(Stored items from a collection)
>>>

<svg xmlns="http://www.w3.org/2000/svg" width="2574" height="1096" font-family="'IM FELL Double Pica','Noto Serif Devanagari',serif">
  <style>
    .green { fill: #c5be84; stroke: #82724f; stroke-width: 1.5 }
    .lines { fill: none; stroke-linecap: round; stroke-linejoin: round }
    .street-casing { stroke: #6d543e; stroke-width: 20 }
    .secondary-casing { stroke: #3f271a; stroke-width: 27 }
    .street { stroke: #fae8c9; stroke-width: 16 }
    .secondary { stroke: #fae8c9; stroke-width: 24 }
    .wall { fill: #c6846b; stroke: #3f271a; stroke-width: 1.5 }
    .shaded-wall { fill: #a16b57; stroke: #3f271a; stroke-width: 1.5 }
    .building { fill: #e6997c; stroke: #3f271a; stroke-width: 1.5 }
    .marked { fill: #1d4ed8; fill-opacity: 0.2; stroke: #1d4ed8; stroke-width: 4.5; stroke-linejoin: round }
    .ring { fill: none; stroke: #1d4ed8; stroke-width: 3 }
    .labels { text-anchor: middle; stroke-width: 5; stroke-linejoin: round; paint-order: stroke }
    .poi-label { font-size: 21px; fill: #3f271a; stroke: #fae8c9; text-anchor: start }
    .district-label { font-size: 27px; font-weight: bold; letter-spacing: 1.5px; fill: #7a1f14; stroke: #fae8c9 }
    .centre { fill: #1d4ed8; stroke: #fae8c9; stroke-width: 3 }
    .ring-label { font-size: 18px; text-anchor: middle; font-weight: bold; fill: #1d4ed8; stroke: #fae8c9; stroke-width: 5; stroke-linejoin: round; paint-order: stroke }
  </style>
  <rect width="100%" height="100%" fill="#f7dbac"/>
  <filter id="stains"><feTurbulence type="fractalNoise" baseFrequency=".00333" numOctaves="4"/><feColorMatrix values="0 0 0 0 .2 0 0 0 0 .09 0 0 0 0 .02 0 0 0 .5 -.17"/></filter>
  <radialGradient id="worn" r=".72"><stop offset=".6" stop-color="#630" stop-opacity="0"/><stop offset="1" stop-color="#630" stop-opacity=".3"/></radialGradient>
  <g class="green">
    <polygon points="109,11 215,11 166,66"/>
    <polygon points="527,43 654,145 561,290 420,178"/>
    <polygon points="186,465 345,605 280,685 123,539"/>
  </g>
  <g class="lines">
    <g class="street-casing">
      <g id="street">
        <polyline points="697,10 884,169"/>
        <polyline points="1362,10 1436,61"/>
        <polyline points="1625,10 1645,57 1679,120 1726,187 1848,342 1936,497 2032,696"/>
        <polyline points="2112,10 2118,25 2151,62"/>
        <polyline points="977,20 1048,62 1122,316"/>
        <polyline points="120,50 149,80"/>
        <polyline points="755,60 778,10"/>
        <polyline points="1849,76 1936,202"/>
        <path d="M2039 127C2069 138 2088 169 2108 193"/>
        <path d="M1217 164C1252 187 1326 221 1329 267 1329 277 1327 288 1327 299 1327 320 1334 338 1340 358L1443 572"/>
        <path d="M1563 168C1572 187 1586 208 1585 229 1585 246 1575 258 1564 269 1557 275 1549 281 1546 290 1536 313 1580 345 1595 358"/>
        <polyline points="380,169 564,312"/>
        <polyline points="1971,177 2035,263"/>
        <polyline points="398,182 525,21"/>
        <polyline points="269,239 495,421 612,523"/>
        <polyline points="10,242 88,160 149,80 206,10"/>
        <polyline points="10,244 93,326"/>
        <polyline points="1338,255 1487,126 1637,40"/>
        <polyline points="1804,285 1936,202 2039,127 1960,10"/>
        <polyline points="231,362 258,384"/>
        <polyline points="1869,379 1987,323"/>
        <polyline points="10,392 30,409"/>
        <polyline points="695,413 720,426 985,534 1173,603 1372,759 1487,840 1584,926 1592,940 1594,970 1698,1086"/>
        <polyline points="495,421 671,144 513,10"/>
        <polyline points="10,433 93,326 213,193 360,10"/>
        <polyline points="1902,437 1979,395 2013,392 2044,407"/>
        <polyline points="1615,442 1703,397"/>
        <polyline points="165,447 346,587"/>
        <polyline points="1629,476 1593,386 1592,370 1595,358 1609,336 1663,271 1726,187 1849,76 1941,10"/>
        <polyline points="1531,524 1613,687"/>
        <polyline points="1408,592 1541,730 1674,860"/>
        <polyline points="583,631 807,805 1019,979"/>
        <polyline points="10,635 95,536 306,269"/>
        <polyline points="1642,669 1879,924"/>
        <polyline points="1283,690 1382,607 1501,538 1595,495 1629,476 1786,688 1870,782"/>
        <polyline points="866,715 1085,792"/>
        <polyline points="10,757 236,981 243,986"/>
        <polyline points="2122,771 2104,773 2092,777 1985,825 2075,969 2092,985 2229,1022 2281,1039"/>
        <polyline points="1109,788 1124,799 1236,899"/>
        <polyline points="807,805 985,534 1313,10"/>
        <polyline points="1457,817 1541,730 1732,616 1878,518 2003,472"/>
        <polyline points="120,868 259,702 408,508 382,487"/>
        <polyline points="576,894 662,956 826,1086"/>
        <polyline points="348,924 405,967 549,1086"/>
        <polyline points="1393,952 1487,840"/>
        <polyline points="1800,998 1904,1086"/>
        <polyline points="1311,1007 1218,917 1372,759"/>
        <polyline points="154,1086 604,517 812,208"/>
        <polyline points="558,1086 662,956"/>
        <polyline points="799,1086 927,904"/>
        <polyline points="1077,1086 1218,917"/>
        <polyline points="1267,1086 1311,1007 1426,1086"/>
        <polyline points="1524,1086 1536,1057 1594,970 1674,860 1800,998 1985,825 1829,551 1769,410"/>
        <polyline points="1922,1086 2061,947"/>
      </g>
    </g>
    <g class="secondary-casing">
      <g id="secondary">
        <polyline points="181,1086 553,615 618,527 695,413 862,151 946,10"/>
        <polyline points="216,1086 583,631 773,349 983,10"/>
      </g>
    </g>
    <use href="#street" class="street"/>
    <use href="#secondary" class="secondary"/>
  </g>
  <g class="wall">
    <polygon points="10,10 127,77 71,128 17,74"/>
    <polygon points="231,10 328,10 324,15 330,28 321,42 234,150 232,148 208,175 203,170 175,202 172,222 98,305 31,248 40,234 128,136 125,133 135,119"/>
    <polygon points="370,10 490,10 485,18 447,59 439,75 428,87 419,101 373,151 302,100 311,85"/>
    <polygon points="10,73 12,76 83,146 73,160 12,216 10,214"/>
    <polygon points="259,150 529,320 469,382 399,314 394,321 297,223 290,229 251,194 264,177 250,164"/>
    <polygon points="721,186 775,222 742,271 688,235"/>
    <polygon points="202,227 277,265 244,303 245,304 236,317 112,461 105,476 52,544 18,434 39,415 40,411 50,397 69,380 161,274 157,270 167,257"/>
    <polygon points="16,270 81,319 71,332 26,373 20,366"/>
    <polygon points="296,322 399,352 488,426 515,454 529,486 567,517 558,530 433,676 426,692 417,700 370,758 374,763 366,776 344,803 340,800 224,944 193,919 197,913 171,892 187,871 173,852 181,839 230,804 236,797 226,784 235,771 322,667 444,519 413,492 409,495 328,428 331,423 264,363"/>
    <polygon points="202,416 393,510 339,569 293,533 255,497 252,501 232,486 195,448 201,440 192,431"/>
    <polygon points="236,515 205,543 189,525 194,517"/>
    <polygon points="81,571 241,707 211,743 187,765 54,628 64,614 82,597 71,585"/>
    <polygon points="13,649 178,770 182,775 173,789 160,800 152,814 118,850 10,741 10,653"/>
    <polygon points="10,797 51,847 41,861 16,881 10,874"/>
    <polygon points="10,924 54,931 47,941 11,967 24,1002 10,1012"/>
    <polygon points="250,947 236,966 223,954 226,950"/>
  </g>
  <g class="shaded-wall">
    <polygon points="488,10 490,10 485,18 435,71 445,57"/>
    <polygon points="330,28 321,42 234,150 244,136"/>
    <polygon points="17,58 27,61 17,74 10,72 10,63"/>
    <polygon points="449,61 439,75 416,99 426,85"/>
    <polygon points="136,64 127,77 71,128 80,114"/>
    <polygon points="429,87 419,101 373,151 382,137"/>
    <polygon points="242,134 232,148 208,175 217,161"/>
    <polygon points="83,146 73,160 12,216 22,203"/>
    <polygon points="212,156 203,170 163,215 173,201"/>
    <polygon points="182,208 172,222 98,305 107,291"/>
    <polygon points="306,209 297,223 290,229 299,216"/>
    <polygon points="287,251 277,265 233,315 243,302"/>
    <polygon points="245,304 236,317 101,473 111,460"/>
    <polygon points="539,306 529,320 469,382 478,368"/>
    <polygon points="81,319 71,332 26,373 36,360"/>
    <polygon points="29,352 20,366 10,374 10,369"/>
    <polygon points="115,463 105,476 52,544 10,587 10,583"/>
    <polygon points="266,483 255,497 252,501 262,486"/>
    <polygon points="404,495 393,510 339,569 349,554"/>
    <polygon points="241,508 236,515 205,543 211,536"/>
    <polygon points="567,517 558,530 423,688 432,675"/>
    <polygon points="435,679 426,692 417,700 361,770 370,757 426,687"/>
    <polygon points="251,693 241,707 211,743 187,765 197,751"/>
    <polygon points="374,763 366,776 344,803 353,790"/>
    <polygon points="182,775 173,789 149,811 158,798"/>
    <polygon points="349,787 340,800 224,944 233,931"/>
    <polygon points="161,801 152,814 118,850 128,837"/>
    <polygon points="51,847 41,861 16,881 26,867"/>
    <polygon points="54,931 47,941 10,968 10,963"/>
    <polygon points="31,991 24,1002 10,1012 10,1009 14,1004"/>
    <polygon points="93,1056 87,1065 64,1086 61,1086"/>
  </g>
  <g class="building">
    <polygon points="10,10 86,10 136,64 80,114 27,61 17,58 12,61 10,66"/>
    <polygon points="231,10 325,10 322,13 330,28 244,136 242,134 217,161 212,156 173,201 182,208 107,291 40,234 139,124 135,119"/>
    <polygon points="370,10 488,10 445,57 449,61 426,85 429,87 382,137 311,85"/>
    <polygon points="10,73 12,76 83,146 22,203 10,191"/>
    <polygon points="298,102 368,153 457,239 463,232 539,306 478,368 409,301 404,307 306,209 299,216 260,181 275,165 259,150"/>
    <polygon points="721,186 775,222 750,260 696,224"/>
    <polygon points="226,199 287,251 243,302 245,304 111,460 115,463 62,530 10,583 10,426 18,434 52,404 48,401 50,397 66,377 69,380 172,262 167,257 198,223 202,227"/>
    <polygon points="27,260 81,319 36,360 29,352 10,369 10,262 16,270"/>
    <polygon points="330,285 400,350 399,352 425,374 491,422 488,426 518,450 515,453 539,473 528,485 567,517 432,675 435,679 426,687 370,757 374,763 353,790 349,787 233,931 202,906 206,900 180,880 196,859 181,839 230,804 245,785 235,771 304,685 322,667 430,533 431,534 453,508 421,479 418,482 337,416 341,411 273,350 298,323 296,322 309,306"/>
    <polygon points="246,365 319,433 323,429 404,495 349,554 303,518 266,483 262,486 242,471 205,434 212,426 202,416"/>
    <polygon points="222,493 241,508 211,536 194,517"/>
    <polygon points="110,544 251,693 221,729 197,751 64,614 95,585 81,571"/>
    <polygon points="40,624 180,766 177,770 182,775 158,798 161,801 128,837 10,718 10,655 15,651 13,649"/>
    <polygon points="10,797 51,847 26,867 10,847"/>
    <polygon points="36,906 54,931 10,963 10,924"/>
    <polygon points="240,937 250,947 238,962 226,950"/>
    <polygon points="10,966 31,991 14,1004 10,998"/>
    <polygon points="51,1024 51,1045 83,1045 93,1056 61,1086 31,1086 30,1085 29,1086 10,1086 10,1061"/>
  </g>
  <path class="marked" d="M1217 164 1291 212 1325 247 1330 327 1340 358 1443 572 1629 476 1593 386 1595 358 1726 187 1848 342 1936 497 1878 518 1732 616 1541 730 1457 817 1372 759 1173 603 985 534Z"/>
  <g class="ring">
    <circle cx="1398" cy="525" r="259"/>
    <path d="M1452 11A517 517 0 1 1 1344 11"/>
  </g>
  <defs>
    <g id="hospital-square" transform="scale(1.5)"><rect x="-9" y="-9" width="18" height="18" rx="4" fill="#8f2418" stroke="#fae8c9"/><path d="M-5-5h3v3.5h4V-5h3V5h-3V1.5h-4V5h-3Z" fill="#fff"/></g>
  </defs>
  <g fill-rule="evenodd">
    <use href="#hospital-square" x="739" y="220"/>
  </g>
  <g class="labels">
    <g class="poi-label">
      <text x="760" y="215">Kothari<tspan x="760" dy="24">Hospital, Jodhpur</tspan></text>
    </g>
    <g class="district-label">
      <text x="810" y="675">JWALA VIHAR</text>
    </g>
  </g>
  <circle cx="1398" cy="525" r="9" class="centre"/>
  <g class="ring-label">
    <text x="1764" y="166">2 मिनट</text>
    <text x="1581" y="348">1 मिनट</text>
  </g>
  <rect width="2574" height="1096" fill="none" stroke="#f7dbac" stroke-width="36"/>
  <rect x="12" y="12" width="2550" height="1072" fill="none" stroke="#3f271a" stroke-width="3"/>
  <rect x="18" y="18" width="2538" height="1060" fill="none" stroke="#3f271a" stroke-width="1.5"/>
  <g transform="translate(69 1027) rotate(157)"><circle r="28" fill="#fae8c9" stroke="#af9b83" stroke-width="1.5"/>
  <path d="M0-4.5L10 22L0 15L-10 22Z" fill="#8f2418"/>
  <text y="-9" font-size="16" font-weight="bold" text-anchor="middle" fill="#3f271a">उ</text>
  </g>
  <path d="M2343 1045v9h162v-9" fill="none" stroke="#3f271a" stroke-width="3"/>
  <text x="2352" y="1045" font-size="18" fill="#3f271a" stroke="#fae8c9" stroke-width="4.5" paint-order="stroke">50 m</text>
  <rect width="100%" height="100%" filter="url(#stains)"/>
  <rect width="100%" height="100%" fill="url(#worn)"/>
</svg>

<<<

(REQUIRED ACTION)
Using the data above, print exactly the lines from the line that contains "none; stroke-linecap: round;" through the line that contains "#3f271a; stroke-width: 27", with both included.

(EXPECTED ANSWER)
    .lines { fill: none; stroke-linecap: round; stroke-linejoin: round }
    .street-casing { stroke: #6d543e; stroke-width: 20 }
    .secondary-casing { stroke: #3f271a; stroke-width: 27 }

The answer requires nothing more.